Вскоре прибыла подмога, стрельцов переловили, Софью вновь заперли в монастырь, и через несколько дней всех попавших в плен бунтовщиков повели на казнь.
Пётр присутствовал при казни, а вместе с ним и его приближёнными был и князь Трубецкой. Увидев своего спасителя, Иван Юрьевич рассказал Петру о его роли в собственном избавлении от грозившей смерти, и Пётр тут же велел отпустить верного холопа на волю.
В семье Трубецких из поколения в поколение передавалось это предание с добавлением, что Иван Юрьевич поселил его в одной из своих деревень, не только сделав лично свободным, но и освободив всех его родственников и их потомков от оброка и от барщины.
И хотя прямых улик соучастия, а тем более руководящей роли Софьи в организации её освобождения не было, царевну перевели в башню на второй этаж, а между зубцами стены Новодевичьего монастыря повесили сто девяносто пять стрельцов. А перед тремя окнами кельи висели тела трёх стрельцов со вложенными в руки челобитными, где излагались их показания о письме царевны стрельцам. И все мёртвые, и на стене, и перед окнами, висели пять месяцев, отравляя воздух трупным запахом и наводя ужас на всех, кто это видел.
А вскоре после казни пришла в келью к Софье мать-настоятельница с инокинями и повела её в церковь, там поставили Софью посреди храма.
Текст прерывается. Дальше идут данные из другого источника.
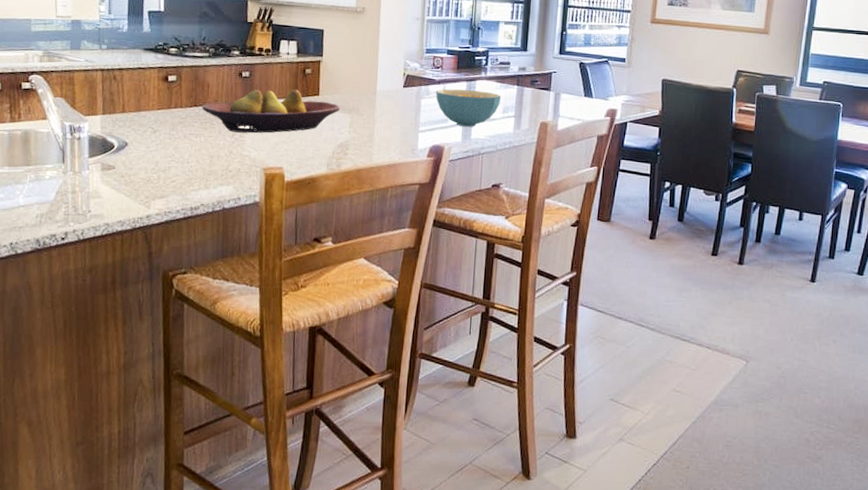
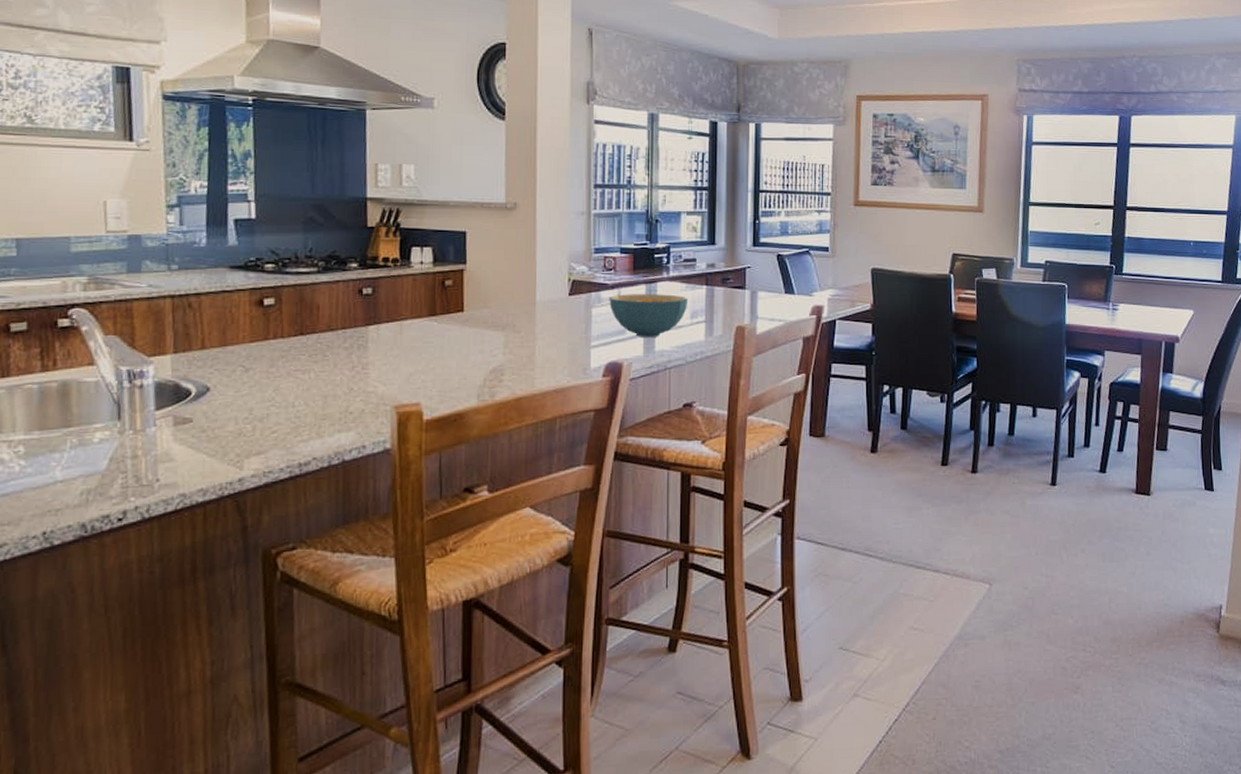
fruit bowl: present [201,89,340,133] -> none [309,305,491,364]

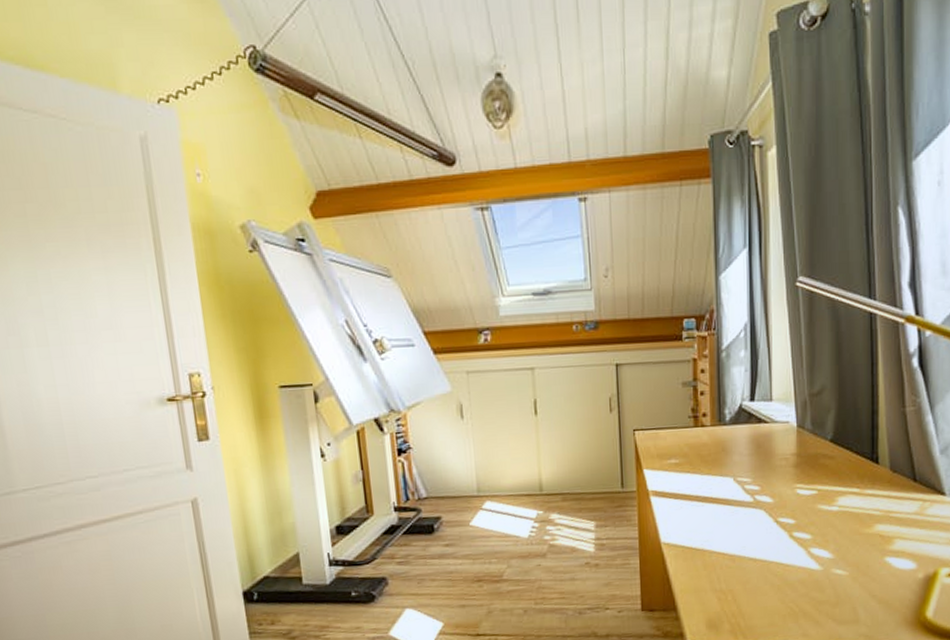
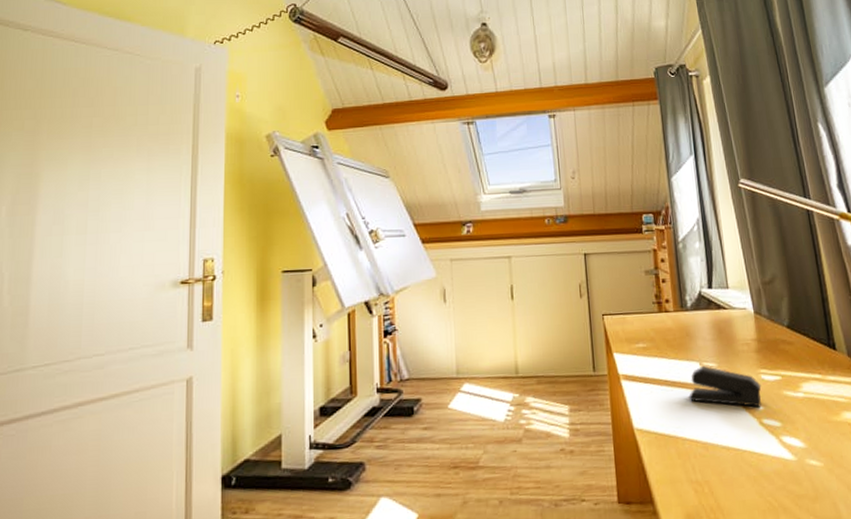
stapler: none [719,481,796,521] -> present [689,366,762,407]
Ей что-то говорили, что-то читали и пели, остригли волосы и, как сквозь сон, слушала она, что отныне нарекается раба Божья София инокинею, сестрой Сусанной.
Потому отвели её обратно в келью, где сидела она, забившись в угол, и неотрывно смотрела за окно, перед которым качался на ветру повешенный стрелец с выклеванными вороньем глазами...
Через несколько дней Софье сообщили, что сёстры будут посещать её только два раза в год — на Пасху и в день храмового праздника монастыря — праздник Смоленской Божьей матери — «Одигитрии». 25 июля она узнала, что из всех её сестёр признали виновной в связях с бунтарями одну лишь Марфу — её любимицу и наперсницу. Её постригли в монахини в Успенском монастыре Александровой слободы.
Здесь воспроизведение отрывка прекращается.